Wednesday, January 31, 2007

Guantanamo

Last evening, Tuesday evening, the women in the Pink House were fortunate to have an opportunity to speak with an informed source about the first person witness accounts of the true conditions in Guantanamo that this person has seen during visits to the base.

The horrors continue.

There is a feeling among those who go to Guantanamo to meet with prisoners that due to the military courts that are soon to commence, the rate and severity of torture will intensify again so as to gain testimony.

The open to the elements cages are gone, but that is a mixed improvement, at best, as now many prisoners are in severe solitary confinement without windows, without options to exercise, and without any contact with daylight. These men have no contact with anyone who is not involved with questioning them except for that annual visit that may or may not happen.

Many Guantanamo prisoners are refusing the special treats, favorite foods and such during the once a year re-evaluation sessions. These men have lapsed into total despair and paranoia.

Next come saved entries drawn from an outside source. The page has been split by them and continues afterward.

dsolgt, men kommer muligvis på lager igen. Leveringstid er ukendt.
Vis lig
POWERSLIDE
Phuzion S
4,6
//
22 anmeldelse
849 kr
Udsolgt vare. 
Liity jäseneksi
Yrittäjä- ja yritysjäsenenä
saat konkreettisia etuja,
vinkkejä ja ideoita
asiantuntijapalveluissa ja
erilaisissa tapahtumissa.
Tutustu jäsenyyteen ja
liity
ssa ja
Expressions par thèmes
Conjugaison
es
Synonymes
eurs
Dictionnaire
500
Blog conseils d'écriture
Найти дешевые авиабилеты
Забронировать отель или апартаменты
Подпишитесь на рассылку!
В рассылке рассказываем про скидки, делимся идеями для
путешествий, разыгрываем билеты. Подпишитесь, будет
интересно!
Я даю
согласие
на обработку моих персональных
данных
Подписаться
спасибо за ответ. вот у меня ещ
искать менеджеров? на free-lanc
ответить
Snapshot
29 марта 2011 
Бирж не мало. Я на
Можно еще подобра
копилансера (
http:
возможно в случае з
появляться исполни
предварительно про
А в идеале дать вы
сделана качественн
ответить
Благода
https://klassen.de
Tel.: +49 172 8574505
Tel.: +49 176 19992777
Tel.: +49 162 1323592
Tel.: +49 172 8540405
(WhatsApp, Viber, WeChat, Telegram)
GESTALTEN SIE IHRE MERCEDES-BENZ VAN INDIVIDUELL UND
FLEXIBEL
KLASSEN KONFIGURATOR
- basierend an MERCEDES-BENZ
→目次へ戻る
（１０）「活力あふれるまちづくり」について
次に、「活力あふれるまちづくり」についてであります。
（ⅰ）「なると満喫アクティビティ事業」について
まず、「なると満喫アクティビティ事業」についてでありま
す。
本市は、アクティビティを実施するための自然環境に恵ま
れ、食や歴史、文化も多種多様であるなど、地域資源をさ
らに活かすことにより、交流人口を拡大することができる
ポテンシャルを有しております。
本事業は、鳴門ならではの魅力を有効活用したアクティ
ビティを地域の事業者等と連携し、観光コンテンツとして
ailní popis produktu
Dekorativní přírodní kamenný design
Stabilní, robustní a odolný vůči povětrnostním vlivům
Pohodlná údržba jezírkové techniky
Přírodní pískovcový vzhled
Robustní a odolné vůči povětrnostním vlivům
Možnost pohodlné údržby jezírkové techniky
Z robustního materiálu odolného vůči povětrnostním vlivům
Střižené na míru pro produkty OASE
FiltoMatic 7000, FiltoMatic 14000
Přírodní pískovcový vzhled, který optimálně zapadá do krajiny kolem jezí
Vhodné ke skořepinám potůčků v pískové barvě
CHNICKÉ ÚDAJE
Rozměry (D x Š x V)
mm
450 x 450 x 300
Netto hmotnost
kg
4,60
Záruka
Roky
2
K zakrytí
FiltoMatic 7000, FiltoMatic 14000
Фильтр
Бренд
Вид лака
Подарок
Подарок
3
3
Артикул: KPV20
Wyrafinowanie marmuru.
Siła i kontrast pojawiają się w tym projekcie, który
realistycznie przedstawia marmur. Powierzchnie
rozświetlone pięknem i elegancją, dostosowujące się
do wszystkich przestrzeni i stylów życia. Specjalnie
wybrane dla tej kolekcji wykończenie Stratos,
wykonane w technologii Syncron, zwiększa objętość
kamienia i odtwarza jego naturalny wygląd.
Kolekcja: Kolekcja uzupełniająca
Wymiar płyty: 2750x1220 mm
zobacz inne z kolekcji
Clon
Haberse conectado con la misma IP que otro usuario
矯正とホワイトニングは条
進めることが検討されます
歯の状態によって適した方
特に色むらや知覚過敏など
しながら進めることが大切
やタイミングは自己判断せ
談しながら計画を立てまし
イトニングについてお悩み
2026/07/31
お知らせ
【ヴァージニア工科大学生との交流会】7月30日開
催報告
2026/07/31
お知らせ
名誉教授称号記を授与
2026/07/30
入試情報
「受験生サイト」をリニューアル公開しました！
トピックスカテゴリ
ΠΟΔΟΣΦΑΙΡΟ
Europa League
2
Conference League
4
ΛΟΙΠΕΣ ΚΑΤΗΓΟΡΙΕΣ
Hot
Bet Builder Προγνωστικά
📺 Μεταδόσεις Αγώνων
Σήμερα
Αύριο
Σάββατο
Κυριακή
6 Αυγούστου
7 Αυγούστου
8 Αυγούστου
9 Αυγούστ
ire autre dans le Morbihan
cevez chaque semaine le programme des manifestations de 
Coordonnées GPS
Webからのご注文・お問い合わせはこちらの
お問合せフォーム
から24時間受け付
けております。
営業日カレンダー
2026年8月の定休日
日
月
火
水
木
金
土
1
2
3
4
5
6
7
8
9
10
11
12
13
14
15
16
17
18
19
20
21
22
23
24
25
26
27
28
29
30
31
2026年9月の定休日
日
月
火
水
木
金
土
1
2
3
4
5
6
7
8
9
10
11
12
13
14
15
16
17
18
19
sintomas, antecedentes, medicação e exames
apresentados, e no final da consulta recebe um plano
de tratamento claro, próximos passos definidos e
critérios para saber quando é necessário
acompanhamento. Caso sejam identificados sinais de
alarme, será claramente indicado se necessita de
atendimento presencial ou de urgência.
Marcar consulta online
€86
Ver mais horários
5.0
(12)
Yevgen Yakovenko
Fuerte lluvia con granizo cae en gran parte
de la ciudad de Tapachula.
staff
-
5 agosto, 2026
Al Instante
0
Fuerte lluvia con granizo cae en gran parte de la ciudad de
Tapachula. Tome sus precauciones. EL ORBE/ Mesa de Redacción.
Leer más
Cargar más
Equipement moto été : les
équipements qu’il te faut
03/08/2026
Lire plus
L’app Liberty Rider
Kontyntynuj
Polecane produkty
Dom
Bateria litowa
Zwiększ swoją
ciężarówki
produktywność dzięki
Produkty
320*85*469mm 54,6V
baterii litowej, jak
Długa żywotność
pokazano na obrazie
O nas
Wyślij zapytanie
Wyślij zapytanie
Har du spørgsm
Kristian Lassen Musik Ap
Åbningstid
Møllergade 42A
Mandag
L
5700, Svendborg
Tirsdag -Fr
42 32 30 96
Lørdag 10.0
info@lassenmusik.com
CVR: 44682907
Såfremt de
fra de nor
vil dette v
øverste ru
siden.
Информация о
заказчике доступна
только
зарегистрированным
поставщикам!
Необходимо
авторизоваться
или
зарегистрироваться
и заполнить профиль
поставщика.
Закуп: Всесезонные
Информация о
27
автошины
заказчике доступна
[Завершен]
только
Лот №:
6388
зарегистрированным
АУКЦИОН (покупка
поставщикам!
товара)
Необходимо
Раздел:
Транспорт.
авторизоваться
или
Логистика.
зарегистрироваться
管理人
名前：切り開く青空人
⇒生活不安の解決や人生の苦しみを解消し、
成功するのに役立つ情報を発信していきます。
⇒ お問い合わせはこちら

Psychiatrists are being used. Adel Hamad

I guess the good news is that no more children are imprisoned at Guantanamo. There were children there and they were treated just like the adults. The youngest Guantanamo prisoner was a child of 10.The youngest prisoner is now around 20 years of age. He would have been around 15 when detained.

The purported acts that were the reasons for detention no longer make up the argument for continued imprisonment. The annual review of each case (which is sometimes overlooked or forgotten) is an assessment of whether the person is of future danger to the U.S. should he be released. Of course after 5 years of torture those individuals who have not yet gone mad do want vengence.

Many of the remaining 300+ prisoners are from Bosnia as well as Afghanistan. Of course we discussed the sweeps that were made to round up everyone within a certain area that contained farmers as well as Taliban, the $10,000 U.S. plus bounty that was paid to informants for turning someone in to the U.S. forces in a country where the yearly income is one to two hundred dollars.

The word atrocity doesn't begin to describe the horror of the injustices committed in our name in the past and at the present time in Guantanamo and other secret prisons.

We also spoke of the need to stop the flights that begin in N. Carolina and Georgia that spirit U.S. targets of interest in Europe and elsewhere away to other secret prisons and torture chambers.

The plan to put a face on this horrific injustice was explained by a Pink woman who has and suggests that we all demonstrate with orange jump suits, black torture hoods, and the number 940 that has been given to Adel Hamad, a Guantanamo prisoner who has a particularly poignant story of injustice.